Virtually everyone on the program was a highlight.  I fell in love with Brene Brown and David Eagleman all over again (they are “alumni” of Houston’s The UP Experience, another life-changing and mind-expanding TED-like event in our city);  was transfixed and inspired by the Two Star Symphony and Dominic Walsh:  and had my socks blown off and my heart and mind opened by Cristal Montano Baylor of the Hashoo Foundation; Dr. Rebecca RIchards-Kortum and Dr. Maria Oden of Rice University; and Dan Phillips of the Phoenix Commotion.   I learned a lot about inspiration, and intention, and action.  These people had me practically leaping out of my seat, eager to know more and learn how to help them.  And I know I’m not the only one who was brought to tears — the deep emotional response of connection — by nearly every presentation.  The general consensus?  WOW.

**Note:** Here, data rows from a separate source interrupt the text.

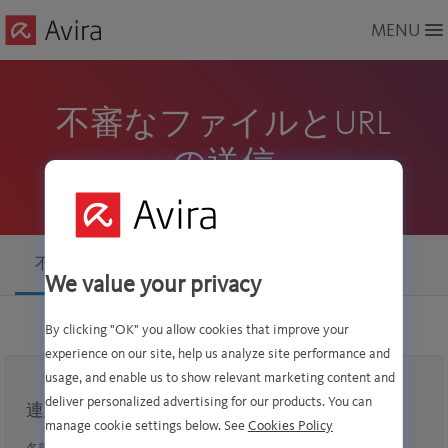
Skip
MENU
to
Main
Content
不審なファイルとURL
の送信
不審なファイルの送信
不審なURLの送信
We value your privacy
By clicking "OK" you allow cookies that improve your
experience on our site, help us analyze site performance and
usage, and enable us to show relevant marketing content and
deliver personalized advertising for our products. You can
連絡先詳細
manage cookie settings below. See
Cookies Policy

Am I an objective reporter?  Hell, no!  The partners at CulturePilot are on my “favorite people” and “most inspiring” lists in Houston, and I am so proud of them for pulling this off.  Plus, I’m a sucker for a cool T-shirt.  In all seriousness, they assembled a team of rock stars — speakers, stage managers, video producers, nuts-and-bolts volunteers, steering committee,  and people who just wanted to see them succeed.  Everything they do, they do with love.  What a concept. They created a buzz, a community, a movement.  Connections.  They made people care.  No small feat.
What did I learn?  Lots.  As my Feldenkrais mentor, Paul Rubin, notes:  “We only have words for things we already know about.”  Despite this lengthy post, so much of TEDxHouston left me speechless, in the realm of being and feeling, of deep curiosity and hopefulness for our world — in that wonderful, dynamic space of not knowing, of David Eagleman’s tongue-in-cheek yet dead-serious “Possibilian”alternative to the rigidity and dogmatism  we find in today’s culture.  TEDxHouston succeeded in every possible metric — and most of all, I believe each person left with a head full of ideas, of possibilities, for how we each might make a difference.